Verklaart het ten laste gelegde bewezen zoals hiervoor is omschreven.
Verklaart niet bewezen hetgeen verdachte meer of anders is ten laste gelegd dan hiervoor bewezen is verklaard en spreekt haar daarvan vrij.
Het bewezen verklaarde levert op de misdrijven:
Handelen in strijd met artikel 26, eerste lid, van de Wet wapens en munitie en het feit begaan met betrekking tot een vuurwapen van categorie III
en Handelen in strijd met artikel 26, eerste lid, van de Wet wapens en munitie. Verklaart verdachte hiervoor strafbaar.
Legt op de volgende straffen en maatregel.
*Taakstraf voor de duur van 180 uren subsidiair 90 dagen hechtenis met aftrek overeenkomstig artikel 27 van het Wetboek van Strafrecht.

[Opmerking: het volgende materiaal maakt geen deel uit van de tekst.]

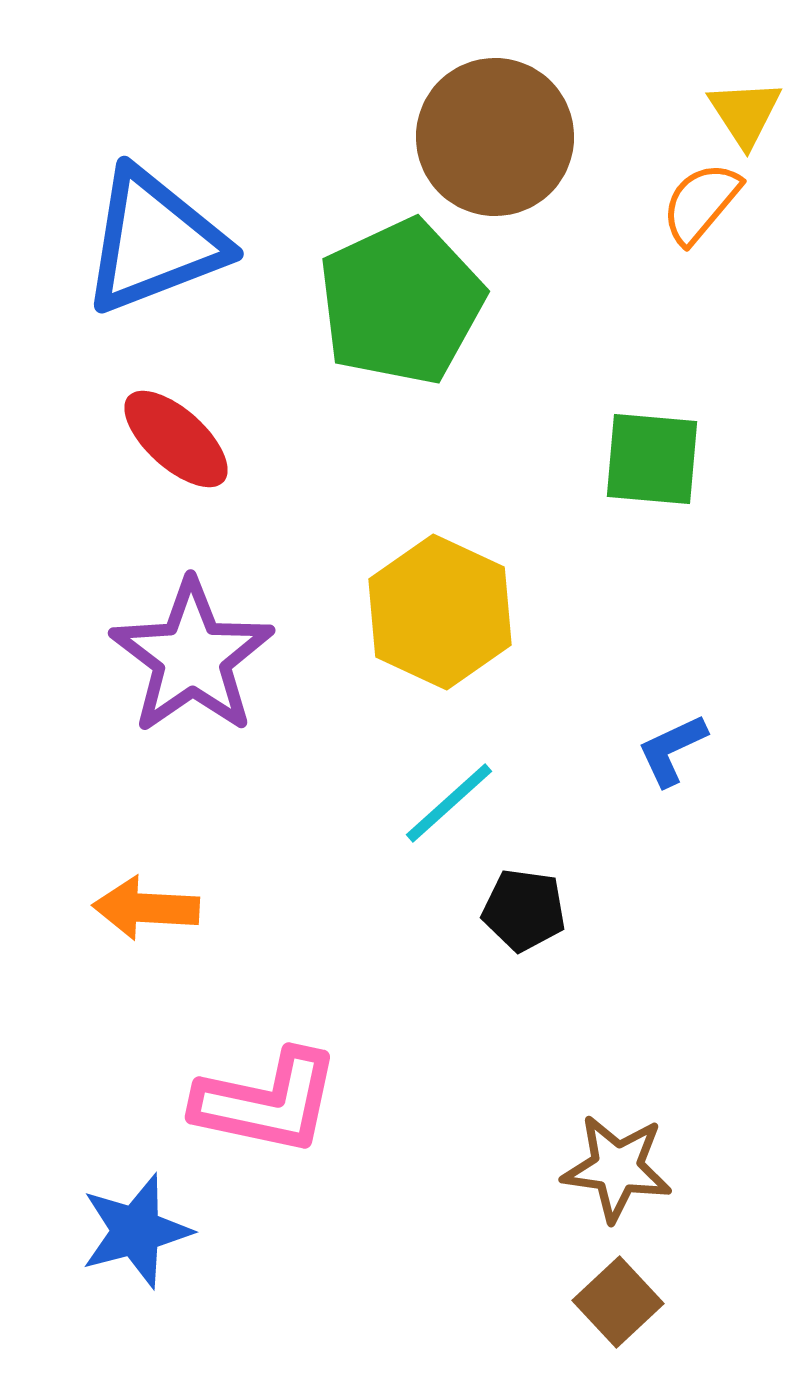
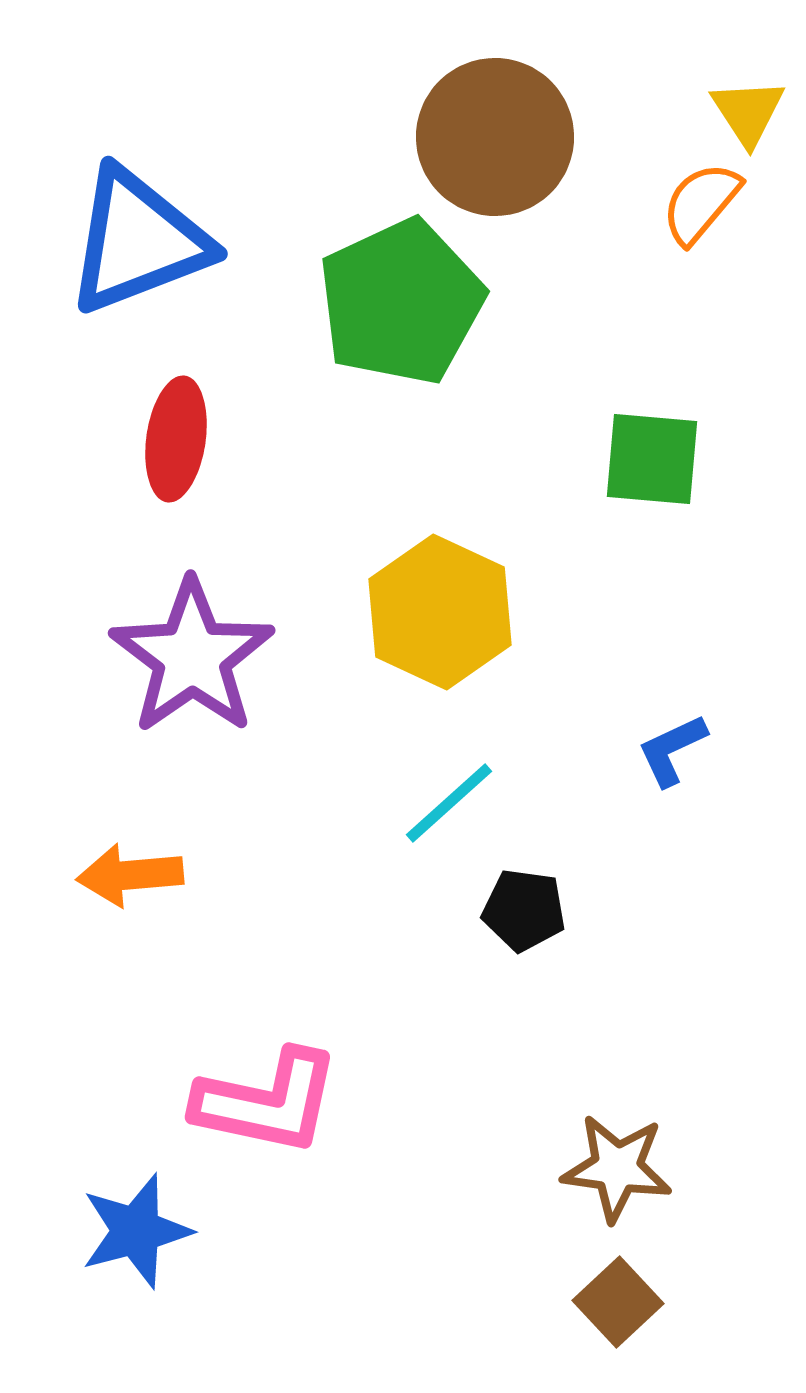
yellow triangle: moved 3 px right, 1 px up
blue triangle: moved 16 px left
red ellipse: rotated 56 degrees clockwise
orange arrow: moved 16 px left, 33 px up; rotated 8 degrees counterclockwise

De rechtbank waardeert een in verzekering doorgebrachte dag op 2 uur te verrichten arbeid.
*Gevangenisstraf voor de duur van 2 maanden voorwaardelijk met een proeftijd van 2 jaren. Stelt als algemene voorwaarde dat de veroordeelde zich voor het einde van de proeftijd niet schuldig maakt aan een strafbaar feit.
Onttrekking aan het verkeer van de in beslag genomen goederen, te weten: een vuurwapen Heckler & Koch met etui, 2 patroonmagazijnen en 27 patronen.
Dit vonnis is gewezen door:
mr. T. van de Woestijne, voorzitter,
mr. I.L.A. Boer en mr. L.G.J.M. van Ekert, leden,
in tegenwoordigheid van L. Scholl, griffier,
en is uitgesproken op 1 augustus 2016.

Voetnoten

1.Wanneer hierna wordt verwezen naar een proces-verbaal, wordt – tenzij anders vermeld – bedoeld een proces-verbaal, opgemaakt in de wettelijke vorm door daartoe bevoegde opsporingsambtenaren. Waar wordt verwezen naar bijlagen betreffen dit de bijlagen bij het proces-verbaal van de politie , genummerd 30, documentcode [documentcode] , onderzoeksnummer [onderzoeksnaam] , afgesloten op 14 april 2016, pag. 1 tot en met 218 (hierna: dossier 1).
2.proces-verbaal bevindingen, dossier 1 pag. 183-185
3.kennisgeving van inbeslagneming, dossier 1, pag. 195, 197-198 volgnummers 8, 9, 10, 11 12
4.een aanvullend proces-verbaal bevindingen van politie eenheid Oost-Brabant, dienst regionale recherche, nummer 30, onderzoek [onderzoeksnaam] , afgesloten op 10 mei 2016, betreffende volgnummers 9, 10, 11 en 12
5.een aanvullend proces-verbaal bevindingen van politie eenheid Oost-Brabant, dienst regionale recherche, nummer 32, 20160414.1200.82708, afgesloten op 14 april 2016, pag 1.